Angioedema related to angiotensin-converting enzyme inhibitors.

Angioedema is a disorder characterized by well-demarcated nonpitting edema involving the tongue, floor of the mouth, larynx, lips, and face. This condition can progress to upper airway obstruction and death. Angiotensin-converting enzyme inhibitors (ACEIs), relatively new antihypertensive agents, act by blocking the formation of angiotensin II, a potent vasoconstrictor and stimulator of aldosterone formation. ACEIs also retard the breakdown of bradykinin, a potent vasodilator, which may lead to the edema seen in nonhereditary angioedema. These ACEIs include enalapril, captopril, lisinopril, saralasin acetate, and a combination of ACEI with diuretics (for example, Capozide). From August 1987 to January 1989, we treated six patients with a nonhereditary form of angioedema related to ingestion of angiotensin-converting enzyme inhibitors. Symptoms developed in all patients within 12 hours after their initial dose of an ACEI. They presented with shortness of breath and dysphagia associated with tongue and floor of the mouth edema.

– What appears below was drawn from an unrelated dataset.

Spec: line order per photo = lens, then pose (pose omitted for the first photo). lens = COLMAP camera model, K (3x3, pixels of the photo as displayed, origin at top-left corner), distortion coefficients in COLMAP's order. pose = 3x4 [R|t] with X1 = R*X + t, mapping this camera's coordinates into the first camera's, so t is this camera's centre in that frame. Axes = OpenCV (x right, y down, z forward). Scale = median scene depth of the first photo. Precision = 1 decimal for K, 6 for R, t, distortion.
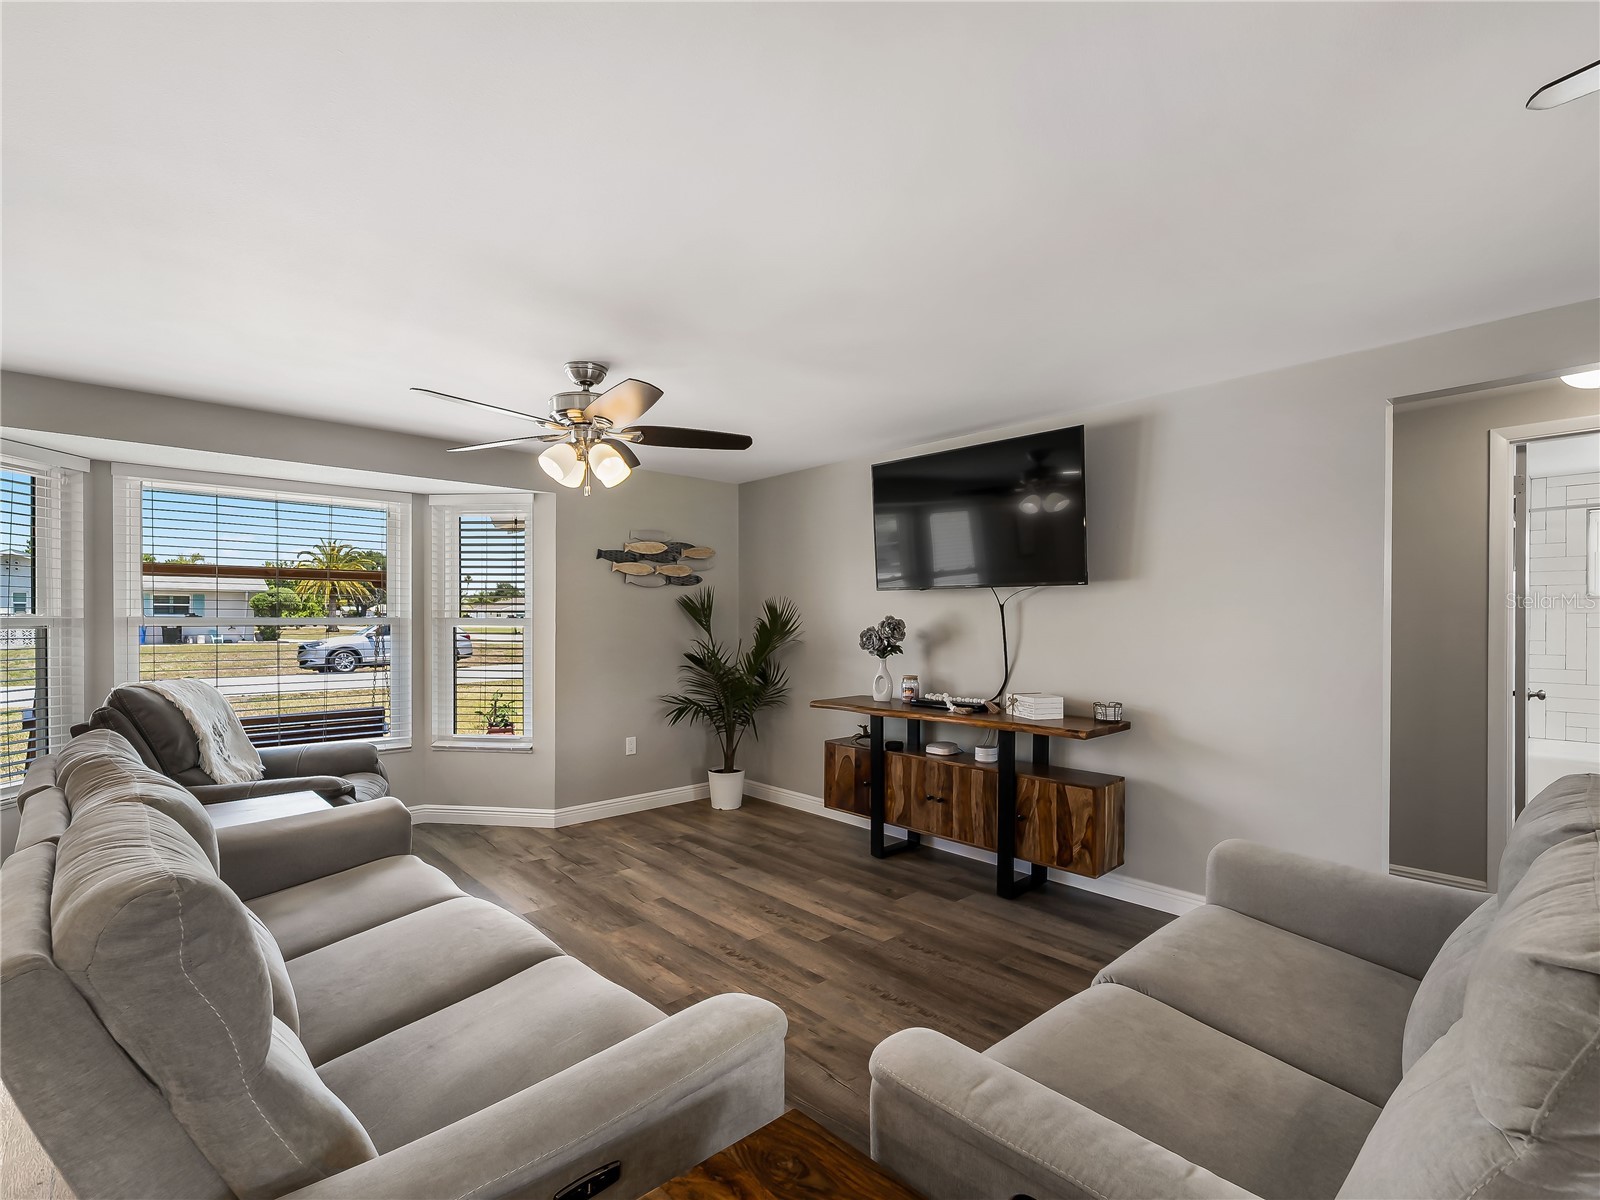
lens RADIAL K [[743.8, 0, 807.5], [0, 743.8, 610.0], [0, 0, 1]] dist [-0.003304, 0.000094]
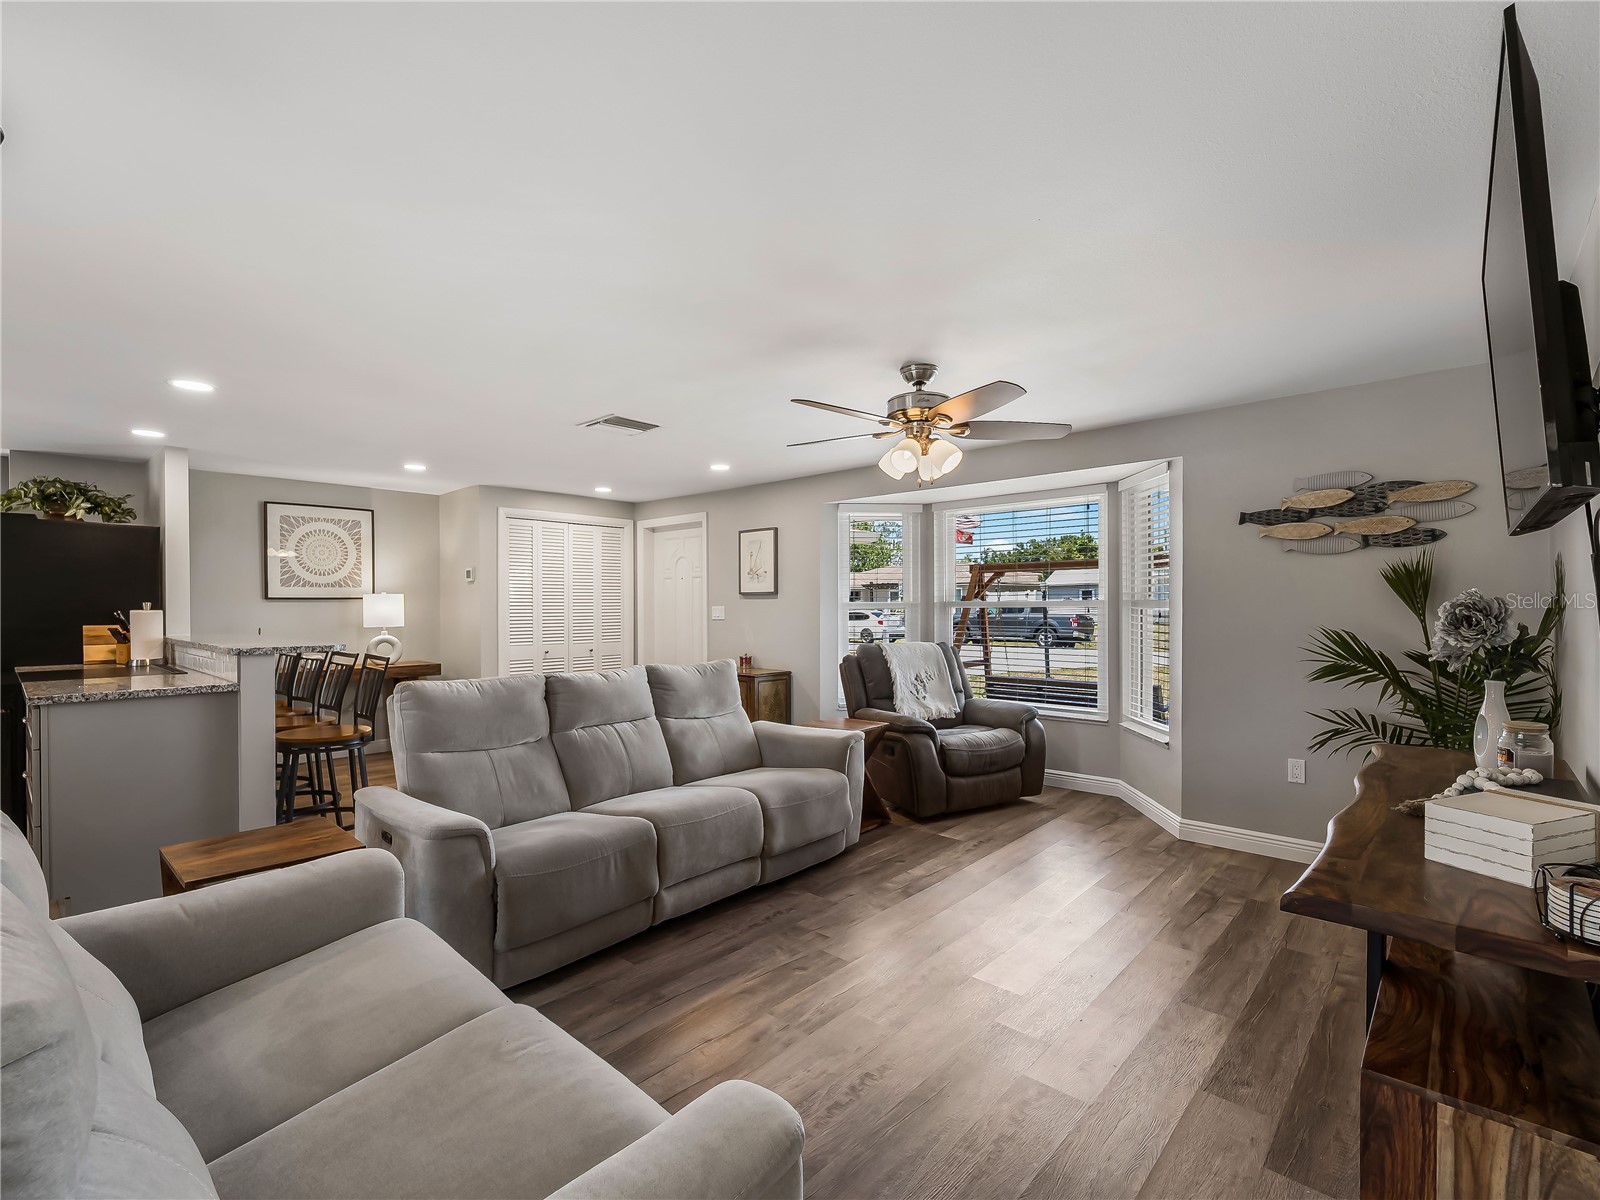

Two of the six required intubation and monitoring in the surgical intensive care unit for 36 to 48 hours. Three required supportive treatment and observation in an intermediate care unit, and one received supportive care in the clinic and was discharged the same day. Specifically, treatment consisted of cessation of inciting agent, steroids, antihistamines, and epinephrine, if not otherwise contraindicated. Assays of C1 esterase inhibitor levels and C4 were normal in all six patients; this was important in order to rule out hereditary forms of angioedema. These cases will be discussed, including a review of the literature, methods of diagnosis, pathophysiology, and treatment of angioedema.